Dengan rumus bumi punya kepentingan dan manusia punya kepentingan, kita punya keharusan melaraskan praktik hidup dengan mempertimbangkan sistem kerja sunnatullah atau kosmos. Agama-agama dan ajaran adat menganjurkan pentingnya merawat, bahkan menghidupkan bumi karena jika bumi hanya dimanfaatkan tetapi diabaikan hak hidupnya sering menimbulkan malapetaka. Di Jawa ada istilah kuwalat, atau mendapat bencana akibat perilaku buruk pada orang lain, termasuk berlaku buruk pada alam.
Berpikir Ekologis
Hidup di bumi tanpa mau merawat bumi itu artinya senang menyiksa diri. Tanpa ada prinsip perawatan, manusia akan sembrono mengekspolitasi alam. Malangnya, itu terjadi meluas di seluruh penjuru dunia sejak tahun 1970-an hingga sekarang di mana praktik pertanian monokultur telah menyebabkan banyak kerusakan. Jutaan petani kecil dan farmer berhaluan industri banyak membalak hutan kemudian bertani dengan kepentingan ekonomi tanpa mengindahkan kepentingan bumi yang membutuhkan ragam jenis untuk keseimbangan ekologi.
Praktik monokultur, yakni menanam hanya mengedepankan komoditi sejenis atau beberapa jenis telah menjadikan kerja alam (yang mestinya polikultur) terbengkelai. Alam tak lagi seimbang menahkodai ekosistem. Ketika ekosistem rusak, situasi ekologi pun runyam.

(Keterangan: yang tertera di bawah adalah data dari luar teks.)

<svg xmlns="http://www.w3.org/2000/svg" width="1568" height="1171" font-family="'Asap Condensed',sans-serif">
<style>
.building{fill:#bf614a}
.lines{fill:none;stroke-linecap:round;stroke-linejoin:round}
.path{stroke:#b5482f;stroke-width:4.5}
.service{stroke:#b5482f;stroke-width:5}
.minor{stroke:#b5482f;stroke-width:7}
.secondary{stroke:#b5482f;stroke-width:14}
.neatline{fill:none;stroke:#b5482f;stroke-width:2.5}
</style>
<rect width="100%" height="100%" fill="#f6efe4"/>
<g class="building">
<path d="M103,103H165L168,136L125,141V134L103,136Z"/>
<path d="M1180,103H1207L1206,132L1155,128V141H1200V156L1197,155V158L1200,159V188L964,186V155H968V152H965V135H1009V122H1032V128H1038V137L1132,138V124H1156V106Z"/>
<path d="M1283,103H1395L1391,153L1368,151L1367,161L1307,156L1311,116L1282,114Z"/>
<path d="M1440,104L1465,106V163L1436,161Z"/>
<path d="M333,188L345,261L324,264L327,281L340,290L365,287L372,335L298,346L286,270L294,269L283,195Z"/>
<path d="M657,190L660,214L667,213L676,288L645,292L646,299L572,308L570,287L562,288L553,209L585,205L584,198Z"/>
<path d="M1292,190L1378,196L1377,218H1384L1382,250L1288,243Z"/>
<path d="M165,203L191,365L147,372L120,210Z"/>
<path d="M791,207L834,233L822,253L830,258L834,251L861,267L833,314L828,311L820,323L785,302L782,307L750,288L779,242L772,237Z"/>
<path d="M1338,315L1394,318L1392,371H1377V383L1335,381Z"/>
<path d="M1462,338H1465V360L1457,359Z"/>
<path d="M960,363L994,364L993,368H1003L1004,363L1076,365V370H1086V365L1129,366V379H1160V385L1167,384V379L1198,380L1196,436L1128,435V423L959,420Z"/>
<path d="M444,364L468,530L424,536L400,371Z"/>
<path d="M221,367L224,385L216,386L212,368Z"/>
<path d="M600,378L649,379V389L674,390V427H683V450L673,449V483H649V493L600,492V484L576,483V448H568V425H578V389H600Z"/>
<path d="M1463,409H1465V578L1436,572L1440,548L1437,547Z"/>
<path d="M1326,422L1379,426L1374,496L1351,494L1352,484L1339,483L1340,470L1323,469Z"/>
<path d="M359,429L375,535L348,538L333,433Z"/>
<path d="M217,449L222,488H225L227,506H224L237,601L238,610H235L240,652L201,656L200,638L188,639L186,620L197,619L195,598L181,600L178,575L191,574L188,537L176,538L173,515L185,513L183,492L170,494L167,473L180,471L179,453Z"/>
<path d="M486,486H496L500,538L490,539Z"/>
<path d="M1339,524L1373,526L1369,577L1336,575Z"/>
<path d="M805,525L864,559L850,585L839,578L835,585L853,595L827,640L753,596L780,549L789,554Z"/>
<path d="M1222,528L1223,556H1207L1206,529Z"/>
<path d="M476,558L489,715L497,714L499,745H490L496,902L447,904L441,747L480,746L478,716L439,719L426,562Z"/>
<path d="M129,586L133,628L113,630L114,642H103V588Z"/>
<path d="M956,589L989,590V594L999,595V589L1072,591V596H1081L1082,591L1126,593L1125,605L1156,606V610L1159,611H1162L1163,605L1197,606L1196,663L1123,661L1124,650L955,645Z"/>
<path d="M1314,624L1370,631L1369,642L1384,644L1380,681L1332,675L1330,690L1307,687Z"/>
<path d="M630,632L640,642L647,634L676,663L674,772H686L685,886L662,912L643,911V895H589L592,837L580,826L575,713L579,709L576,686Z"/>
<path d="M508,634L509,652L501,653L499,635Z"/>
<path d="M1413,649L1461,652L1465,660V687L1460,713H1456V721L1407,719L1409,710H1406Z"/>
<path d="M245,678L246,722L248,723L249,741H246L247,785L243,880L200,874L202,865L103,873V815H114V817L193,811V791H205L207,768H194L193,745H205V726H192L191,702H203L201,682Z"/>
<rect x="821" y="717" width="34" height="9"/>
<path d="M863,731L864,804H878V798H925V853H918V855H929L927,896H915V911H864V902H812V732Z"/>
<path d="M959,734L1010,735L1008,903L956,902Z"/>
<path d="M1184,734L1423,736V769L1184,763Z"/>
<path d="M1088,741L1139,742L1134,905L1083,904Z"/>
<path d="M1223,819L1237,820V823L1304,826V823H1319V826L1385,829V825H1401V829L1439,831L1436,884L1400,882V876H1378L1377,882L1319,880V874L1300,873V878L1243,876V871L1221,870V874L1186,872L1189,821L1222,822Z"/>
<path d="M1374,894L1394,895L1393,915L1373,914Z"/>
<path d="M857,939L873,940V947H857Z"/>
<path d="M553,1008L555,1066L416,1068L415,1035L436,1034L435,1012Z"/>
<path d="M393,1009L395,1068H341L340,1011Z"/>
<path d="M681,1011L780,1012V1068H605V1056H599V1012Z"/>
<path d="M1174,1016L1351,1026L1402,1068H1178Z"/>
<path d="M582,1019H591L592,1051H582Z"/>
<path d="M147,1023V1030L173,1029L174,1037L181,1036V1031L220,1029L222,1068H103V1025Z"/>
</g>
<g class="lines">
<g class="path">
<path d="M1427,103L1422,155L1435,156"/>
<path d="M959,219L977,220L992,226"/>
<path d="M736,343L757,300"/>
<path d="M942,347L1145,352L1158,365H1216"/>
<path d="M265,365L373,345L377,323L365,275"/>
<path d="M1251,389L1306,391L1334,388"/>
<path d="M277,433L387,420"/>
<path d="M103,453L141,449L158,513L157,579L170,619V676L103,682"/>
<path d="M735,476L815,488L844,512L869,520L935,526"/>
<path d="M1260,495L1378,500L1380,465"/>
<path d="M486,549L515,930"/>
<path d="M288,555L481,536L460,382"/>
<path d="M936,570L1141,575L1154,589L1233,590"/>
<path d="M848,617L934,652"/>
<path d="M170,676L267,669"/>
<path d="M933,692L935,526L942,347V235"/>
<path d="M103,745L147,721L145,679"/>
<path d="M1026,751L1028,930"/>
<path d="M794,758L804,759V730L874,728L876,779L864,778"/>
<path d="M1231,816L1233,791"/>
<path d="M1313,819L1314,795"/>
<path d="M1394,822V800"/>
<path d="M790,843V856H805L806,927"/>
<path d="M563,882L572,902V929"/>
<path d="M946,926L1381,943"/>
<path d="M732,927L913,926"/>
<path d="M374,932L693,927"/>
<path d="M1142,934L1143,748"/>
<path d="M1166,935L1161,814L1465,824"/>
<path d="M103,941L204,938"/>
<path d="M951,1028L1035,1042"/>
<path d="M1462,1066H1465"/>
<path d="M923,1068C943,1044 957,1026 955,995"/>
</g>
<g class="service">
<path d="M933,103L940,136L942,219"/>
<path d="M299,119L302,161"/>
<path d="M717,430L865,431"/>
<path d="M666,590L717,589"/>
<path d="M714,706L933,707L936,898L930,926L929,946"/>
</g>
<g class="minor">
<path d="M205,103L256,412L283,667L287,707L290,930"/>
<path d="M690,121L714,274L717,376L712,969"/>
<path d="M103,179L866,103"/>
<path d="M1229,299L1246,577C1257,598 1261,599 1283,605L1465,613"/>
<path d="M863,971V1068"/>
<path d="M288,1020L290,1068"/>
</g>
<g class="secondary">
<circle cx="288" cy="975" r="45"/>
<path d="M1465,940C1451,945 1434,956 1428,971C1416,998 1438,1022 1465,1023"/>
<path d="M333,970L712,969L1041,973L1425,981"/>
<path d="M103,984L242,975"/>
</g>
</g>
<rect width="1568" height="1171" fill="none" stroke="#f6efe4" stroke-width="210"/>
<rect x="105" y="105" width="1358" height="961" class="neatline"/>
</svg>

Tanah kelelahan karena terus-terusan dipaksa menumbuhkan tanaman pendek, sementara pasokan nitrogen yang mestinya bisa didapat dari sistem kerja pepohonan besar tidak bekerja. Kemudian manusia merekayasa dengan pupuk kimia. Praktik pertanian monukultur baik skala kecil maupun skala industri terus-menerus memaksa lahan untuk melayani manusia. Sementara kita lupa kepentingan hidup tanah yang butuh makanan dari kompos (dedaunan, ranting dan akar). Santri di Temanggung Tanam Ribuan Pohon untuk Atasi Lahan Kritis
Degradasi tanah menyebabkan degradasi kemanusiaan. Di atas bumi yang sakit itulah sekarang kita menyaksikan masyarakat yang sakit. Inilah praktik pertanian yang menyebabkan kerusakan bumi, selain tentu saja akibat pembalakan pohon untuk hunian dan industri.

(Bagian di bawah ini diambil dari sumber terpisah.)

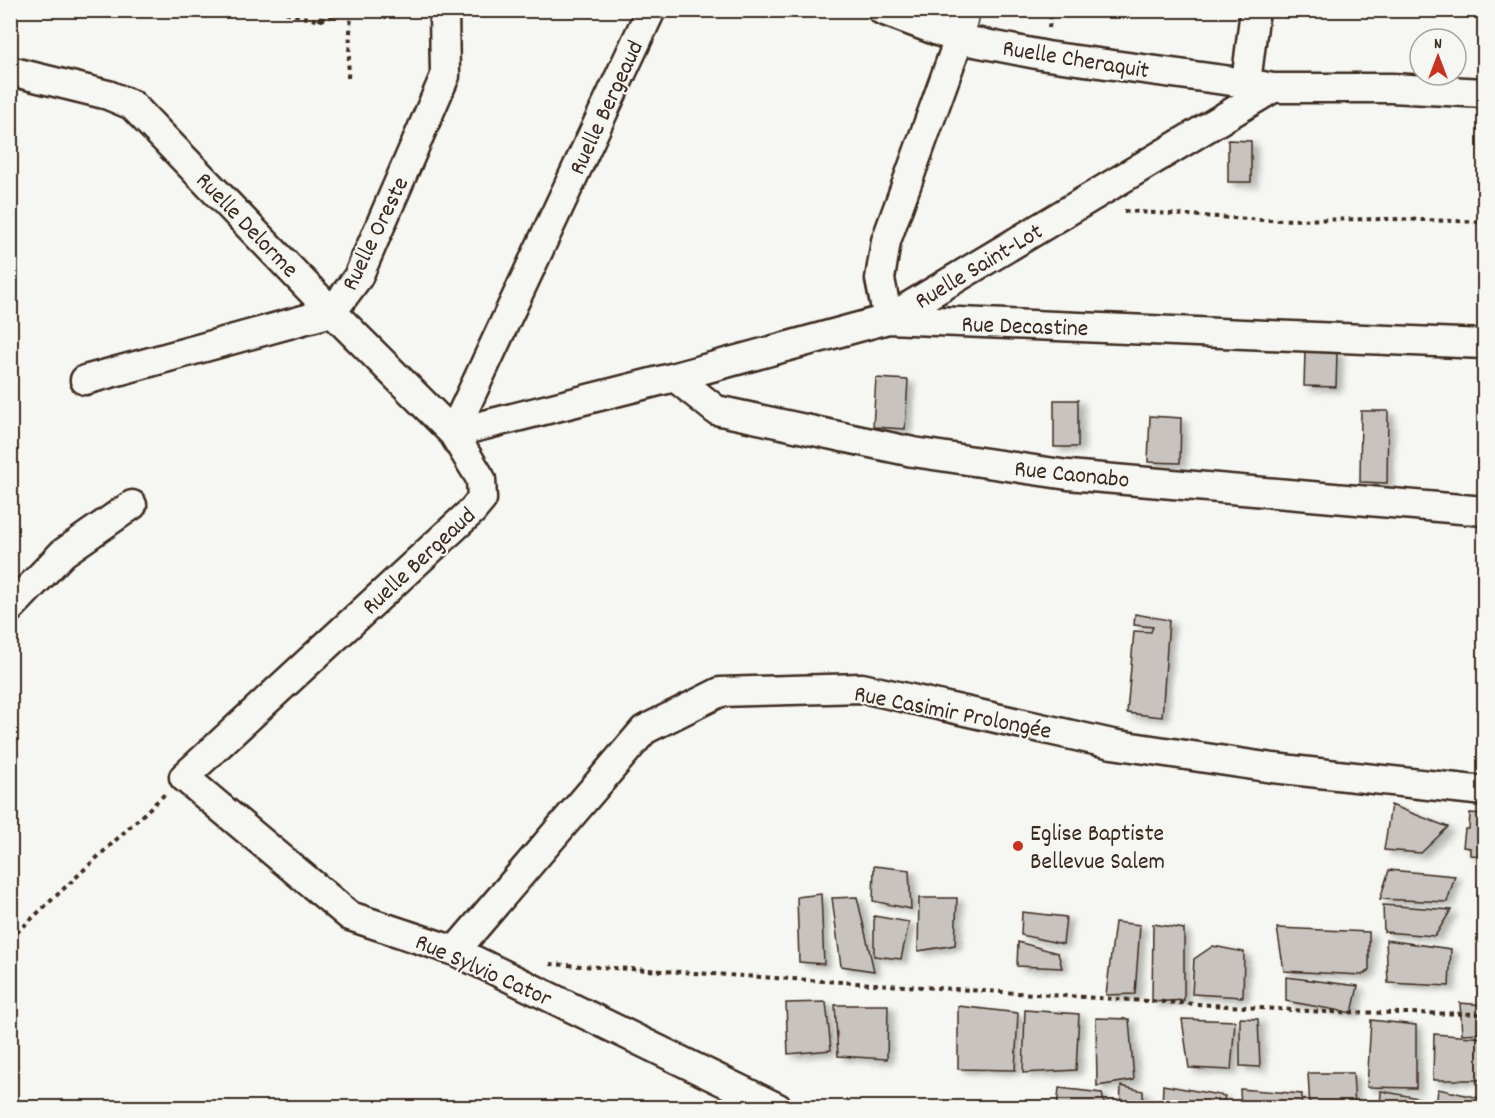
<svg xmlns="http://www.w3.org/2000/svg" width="1495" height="1118" font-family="Dekko,sans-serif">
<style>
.building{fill:#c8c3be;stroke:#3b2a1e;stroke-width:1.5;filter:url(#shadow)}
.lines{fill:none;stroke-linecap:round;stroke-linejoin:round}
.minor-casing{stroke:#3b2a1e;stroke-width:33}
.path{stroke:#3b2a1e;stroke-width:4;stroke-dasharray:4.5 4.5;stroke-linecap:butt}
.minor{stroke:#f6f6f2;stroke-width:28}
.poi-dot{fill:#c8321e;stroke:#f6f6f2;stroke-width:2}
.labels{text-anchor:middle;stroke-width:4.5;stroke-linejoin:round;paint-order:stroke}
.street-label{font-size:24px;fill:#3b2a1e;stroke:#f6f6f2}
.poi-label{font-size:24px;fill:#3b2a1e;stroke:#f6f6f2;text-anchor:start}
</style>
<defs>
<filter id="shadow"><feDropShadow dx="6" dy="4" stdDeviation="3" flood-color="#0004"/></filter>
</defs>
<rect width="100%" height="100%" fill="#f6f6f2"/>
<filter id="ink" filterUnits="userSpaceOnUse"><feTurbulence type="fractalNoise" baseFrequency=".0167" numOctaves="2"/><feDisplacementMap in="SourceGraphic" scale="12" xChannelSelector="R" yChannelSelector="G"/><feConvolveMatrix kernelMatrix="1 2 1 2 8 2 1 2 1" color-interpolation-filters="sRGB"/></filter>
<g filter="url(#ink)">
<!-- building -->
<path class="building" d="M1228,140L1251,141V182H1228Z
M1305,351L1337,352L1336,387L1304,386Z
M876,378L908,380L905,429L873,427Z
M1054,400H1078V447H1054Z
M1361,411H1388L1387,483L1360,482Z
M1150,416L1181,418L1180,463L1148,462Z
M1135,614L1169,620L1162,717L1127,713L1134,631L1151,632L1153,627L1134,625Z
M1391,805L1448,827L1421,853L1384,850Z
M1470,813L1484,814V856L1470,855V848L1463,847L1465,829H1469Z
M874,866L909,870L911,909L873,901Z
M1389,870L1455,876L1447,902L1380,899Z
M821,894L824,964L799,962L797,897Z
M857,897L874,971L841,966L832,898Z
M919,898H957L955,945L918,951Z
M1383,905L1451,910L1435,936L1384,932Z
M1022,912L1066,917L1063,944L1021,935Z
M874,916L909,922L901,959L874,956Z
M1115,922L1140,925L1135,994L1106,995Z
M1153,924L1184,929V1000L1152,1002Z
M1277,928L1369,932V971L1362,975L1284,971Z
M1386,940L1451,949L1449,986L1388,983Z
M1018,942L1058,953L1062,968L1017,966Z
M1213,946L1244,952L1243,997L1192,994L1194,959Z
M1286,977L1358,986L1352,1013L1286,1001Z
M826,1002L831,1050L788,1054L786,1003Z
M1460,1003L1484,1005V1033L1462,1034Z
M835,1005H888L887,1059L838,1056Z
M958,1006L1018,1013L1015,1070L958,1069Z
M1025,1010L1079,1014L1076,1070L1023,1073Z
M1096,1018L1129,1019L1134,1080L1097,1086Z
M1240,1018L1258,1019L1260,1067L1240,1066Z
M1182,1019L1235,1021L1231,1070L1189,1068Z
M1371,1020L1416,1025V1088L1367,1087Z
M1434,1034L1484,1038V1080H1433Z
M1308,1073H1353L1355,1108H1310Z
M1163,1085L1225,1096L1222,1108H1162Z
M1121,1086L1143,1091V1108H1120Z
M1059,1088L1102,1093L1105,1108H1057Z
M1240,1089L1302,1094L1301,1108H1241Z
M1438,1089L1484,1099V1108H1436Z
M1381,1091L1424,1099L1422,1108H1380Z"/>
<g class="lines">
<!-- minor casing -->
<g class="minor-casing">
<path id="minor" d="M882,10L959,39L1047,56L1246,83L1273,88
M965,10L959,39L886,241L880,279L888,319L1484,344
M10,71L108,95L132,105L332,312L453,433L481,479L482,499L472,511L184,777L350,916L455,951L778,1108
M1246,83L1255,10
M675,377L716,410L913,452L1068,475L1484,511
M85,380L332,312L358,277L445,76L444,10
M453,433L675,377L888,319L1273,88H1391L1484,93
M453,433L651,10
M10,608L63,553L132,505
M455,951L644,730L720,692L862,688L1112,744L1273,768L1484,791"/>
</g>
<!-- path -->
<path class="path" d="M277,10L319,21L347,10
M319,21L323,10
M1049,28L1051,10
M348,78L351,10
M1124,211L1264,220L1393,219L1484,222
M10,939L165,794
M550,964L1325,1012L1484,1014"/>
<!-- minor -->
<use href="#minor" class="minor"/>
</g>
</g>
<!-- markers -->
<circle class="poi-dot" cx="1018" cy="846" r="6"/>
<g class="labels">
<!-- street labels -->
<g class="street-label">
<text transform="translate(1076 58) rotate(9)" y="8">Ruelle Cheraquit</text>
<text transform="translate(605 107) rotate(-65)" y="8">Ruelle Bergeaud</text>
<text transform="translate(248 224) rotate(46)" y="8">Ruelle Delorme</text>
<text transform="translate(374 233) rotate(-64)" y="8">Ruelle Oreste</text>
<text transform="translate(978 265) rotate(-31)" y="8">Ruelle Saint-Lot</text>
<text transform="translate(1025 325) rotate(2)" y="8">Rue Decastine</text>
<text transform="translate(1072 473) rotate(6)" y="8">Rue Caonabo</text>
<text transform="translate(418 560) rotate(-43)" y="8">Ruelle Bergeaud</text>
<text transform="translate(953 711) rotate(11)" y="8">Rue Casimir Prolongée</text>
<text transform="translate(484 969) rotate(24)" y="8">Rue Sylvio Cator</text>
</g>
<!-- poi labels -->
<g class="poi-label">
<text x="1030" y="840">Eglise Baptiste<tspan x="1030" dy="28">Bellevue Salem</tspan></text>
</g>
</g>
<!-- margin -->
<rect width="1495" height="1118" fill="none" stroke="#f6f6f2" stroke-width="36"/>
<rect x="18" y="18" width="1459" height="1082" fill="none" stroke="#3b2a1e" stroke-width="2" filter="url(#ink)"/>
<!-- north arrow -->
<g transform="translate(1438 57)"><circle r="28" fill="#f6f6f2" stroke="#aba49d" stroke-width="1.5"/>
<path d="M0-4.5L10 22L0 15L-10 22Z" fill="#c8321e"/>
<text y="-9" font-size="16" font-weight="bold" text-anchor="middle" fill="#3b2a1e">N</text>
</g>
</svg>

Akibat laku hidup manusia yang eksploitatif terhadap alam muncul juga ketidakadilan sosial. Mereka yang perkasa dengan modal dan teknologi lebih cepat merusak alam dan cepat meraup kekayaan. Sementara para petani kecil hidupnya megap-megap tidak mendapat kesejahteraan dan tetap menanggung beban krisis lingkungan. Pertanian makin sulit karena suhu bumi terus naik. Musim tak teratur membuat pekerjaan pertanian semakin sulit dijalankan. Ketika kemarau panjang petani semakin kesulitan air. Ternak pun mengalami sulit berkembang. Dampak susutnya ternak pupuk pun semakin sulit didapat. Kemudian datanglah bisnis pupuk yang semakin memperkaya industri besar dan semakin membebani
EKSODUS: Ekosistem Sosial Dusun: Aksi Perbaikan Sumberdaya Manusia Dusun
Atas fakta buruk itulah kita mesti kembali menggemakan perawatan. Sebab, apa artinya memiliki kalau tidak bisa merawat? Kalau tidak bisa merawat, semewah apapun barang yang kita miliki akan rusak dan tiada guna. Bertani, berindustri atau apapun kegiatannya, senantiasa punya kewajiban merawat bumi, aset paling besar dalam hidup kita.
Bertindak Merti
Cara kita merawat bumi pun mesti memperhatikan jangka pendek, jangka menengah dan jangka panjang. Karena itu, ketika manusia mencari sumber hidup tidak boleh sekadar mendapatkan hasil jangka pendek tetapi merusak jangka menengah dan jangka panjang. Di situlah kita mengenal teori keberlanjutan (sustainability).
Orang Jawa punya istilah merti. Istilah ini berarti merawat, tetapi tidak sekadar merawat. Merti identik dengan cara manusia bersyukur. Rasa syukur ini merupakan kebaikan paling menawan sebab dengan rasa syukur berarti kita punya rasa hormat kepada pencipta alam. Wujud konkret merti-bumi adalah mensyukuri alam sebagai aset kehidupan, bukan sekadar aset ekonomi. Dengan demikian, merti-bumi bisa menjadi modal kebijaksanaan kita agar terus berpikir ekologis.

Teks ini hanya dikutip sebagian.